# Removing front window from front door... is it possible?



## PatDoody (Mar 24, 2011)

I have one of the homedepot special oval window, fiberglass wood look front doors. It has the brass colored leading in the window, and I would like to try to take it apart to paint the leading black to better match my new roof, shutters, and oil rubbed bronze hardware.. 

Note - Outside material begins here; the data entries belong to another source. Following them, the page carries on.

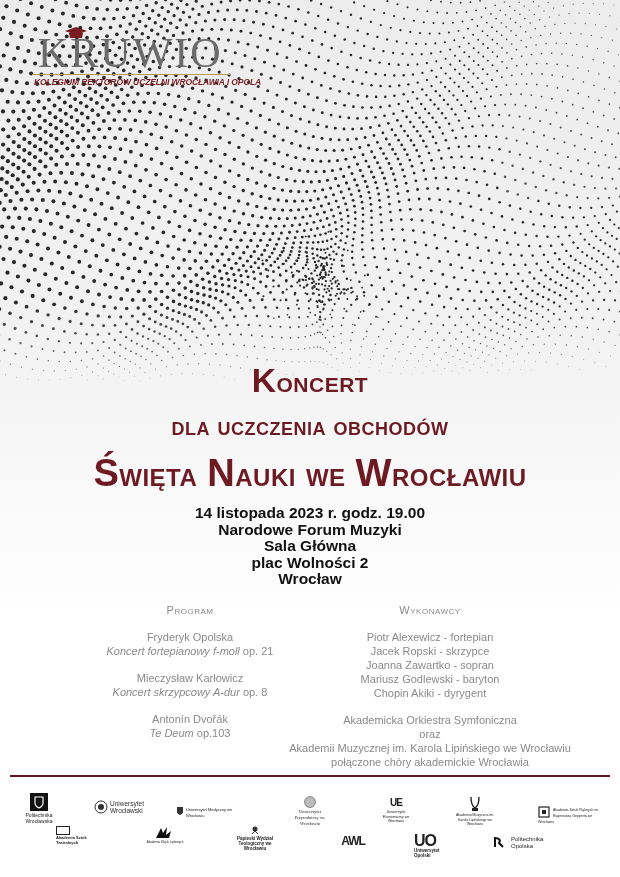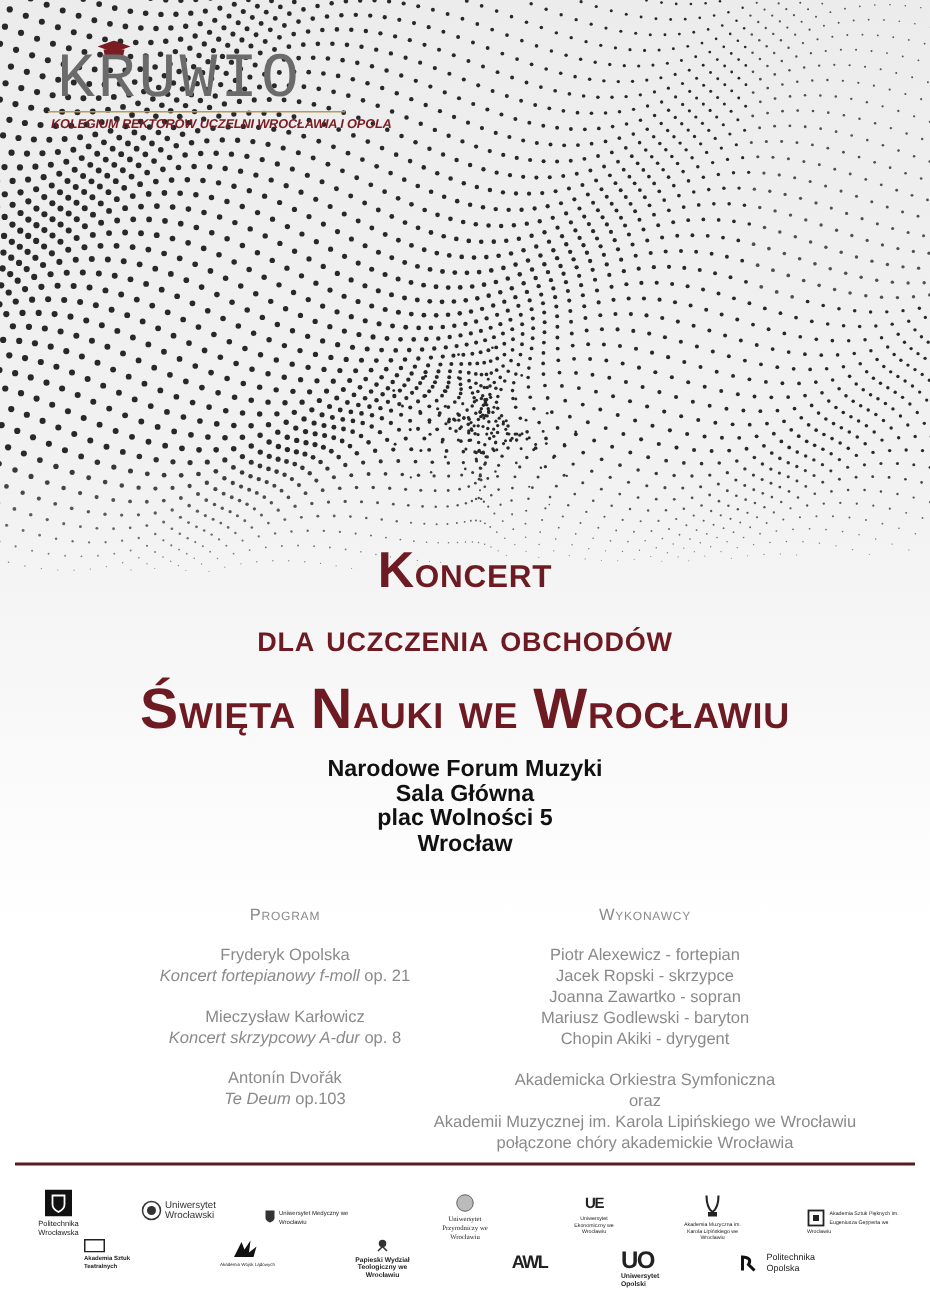--- a/index.html
+++ b/index.html
@@ -7,7 +7,7 @@
   #bg { position: absolute; left: 0; top: 0; width: 620px; height: 620px; background: linear-gradient(180deg, #ececec 0%, #f2f2f2 55%, #ffffff 100%); }
   #dots { position: absolute; left: 0; top: 0; }
   .logo { position: absolute; left: 32px; top: 28px; width: 200px; height: 62px; }
-  .logo-word { position: absolute; left: 6px; top: 4px; font-family: Liberation Mono, monospace; font-weight: 300; font-size: 42px; letter-spacing: 2px; color: #6b6b6b; line-height: 42px; }
+  .logo-word { position: absolute; left: 6px; top: 4px; font-family: Liberation Serif, serif; font-weight: 300; font-size: 42px; letter-spacing: 2px; color: #6b6b6b; line-height: 42px; }
   .logo-cap { position: absolute; left: 33px; top: -1px; width: 22px; height: 12px; }
   .logo-rule { position: absolute; left: 0px; top: 46px; width: 198px; height: 1px; background: #b89a5a; }
   .logo-sub { position: absolute; left: 2px; top: 49px; font-size: 8.5px; font-weight: bold; color: #7a1c22; letter-spacing: -0.1px; white-space: nowrap; font-style: italic; }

It looks like on the inside of the door there is screws around the perimeter of the window to remove it from the door. I am afraid to mess up any seals or anything that may be inside, and even after I get the window out is it possible to get to the inside glass to paint the brass stuff?

Any one ever try it?


----------



## nealtw (Mar 24, 2011)

You will have to find a glass company to re seal it for you, it would be easier to replace the window with new.


----------



## Tangelo (Mar 25, 2011)

The company is called Feather River, here is the number to call them and find out what involved. 

CUSTOMER SERVICE
1.800.375.8120

WARRANTY INFORMATION & CLAIMS
1.888.533.2843


----------



## PatDoody (Apr 6, 2011)

Tangelo said:


> The company is called Feather River, here is the number to call them and find out what involved.
> 
> CUSTOMER SERVICE
> 1.800.375.8120
> ...



thanks for that info I will look into it with them!


----------



## joecaption (Apr 6, 2011)

There's little chance any paint will stick to that area. I also would suggest a new door or take a look at what other options there are for differant materials you can get for a new replacement. That one door had at least 12 differant ways it could have came in that one hole.
When you get the window it will come with some new gummy sealer for it.


----------



## lh66 (May 2, 2011)

It sounds like you may need to get a new door


----------



## PatDoody (May 3, 2011)

well the door is fine, I would just like to change the color of the leading. Ill live with it before I prematurely buy a new door.


----------